Our attempts to wield the written word are finite, and, of course, can never measure up to His perfection. We are created beings; thus, our ability to create is limited by both our lack of knowledge and our fallen nature. He has made everything, and without Him, nothing was made (John 1). Our most original creations are dim reflections of His artistry. Nevertheless, He gave us the ability to create for a purpose.
The main point I’m trying to communicate is this: Writing is a deeply spiritual calling. It’s not something to take lightly or treat selfishly. As writers, we should use the tool of language to create something beautiful.
Ultimately, our purpose returns to glorifying and worshiping the Divine Author, Jesus Christ. None of the glory we attain from our “works of literary excellence” should belong to us. Psalm 115:1 says, “Not to us, LORD, not to us, but to Your name be the glory, because of Your love and faithfulness.” What we write as Christians ultimately reflects on Christ. Our goal should be to know Him more, and as we grow in that knowledge, to help others see Him more clearly.

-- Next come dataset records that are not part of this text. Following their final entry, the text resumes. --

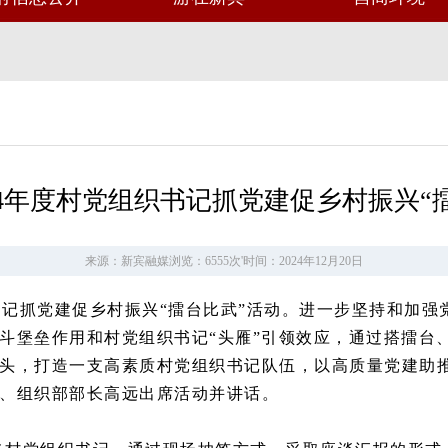
24年度村党组织书记抓党建促乡村振兴“
来源：新宾融媒
浏览：6555次
'
时间：2024年12月20日
组织书记抓党建促乡村振兴“擂台比武”活动。进一步坚持和加
斗堡垒作用和村党组织书记“头雁”引领效应，通过搭擂台
头，打造一支高素质村党组织书记队伍，以高质量党建助推
、组织部部长高远出席活动并讲话。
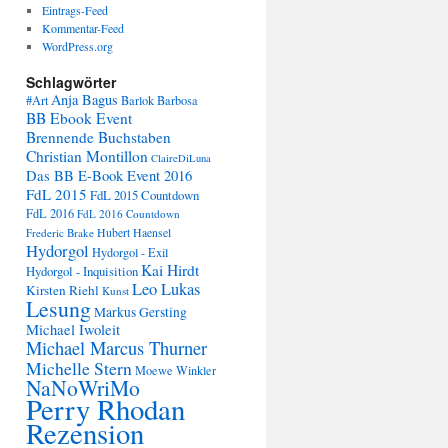
Eintrags-Feed
Kommentar-Feed
WordPress.org
Schlagwörter
Anja Bagus
#Art
Barlok Barbosa
BB Ebook Event
Brennende Buchstaben
Christian Montillon
ClaireDiLuna
Das BB E-Book Event 2016
FdL 2015
FdL 2015 Countdown
FdL 2016
FdL 2016 Countdown
Frederic Brake
Hubert Haensel
Hydorgol
Hydorgol - Exil
Kai Hirdt
Hydorgol - Inquisition
Leo Lukas
Kirsten Riehl
Kunst
Lesung
Markus Gersting
Michael Iwoleit
Michael Marcus Thurner
Michelle Stern
Moewe Winkler
NaNoWriMo
Perry Rhodan
Rezension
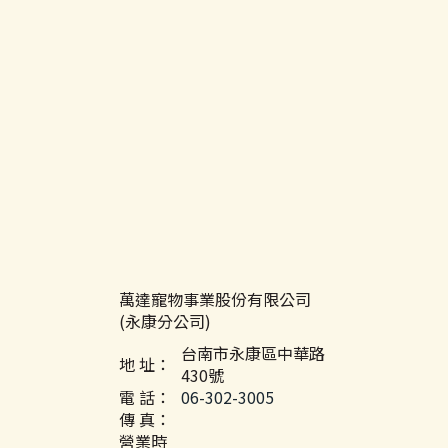
萬達寵物事業股份有限公司
(永康分公司)
台南市永康區中華路
地 址：
430號
電 話：
06-302-3005
傳 真：
營業時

How can we accomplish this goal to the best of our ability? In other words, what makes writing good? I’ll leave you with this quote from C.S. Lewis: “There is but one good; that is God. Everything else is good when it looks to Him and bad when it turns from Him.”

Questions to consider:

a. How seriously do you take your calling as a writer? If you took it more seriously, what would that change, if anything?
b. What do you believe are the qualities of good writing?
c. How can you make your writing an act of worship to God?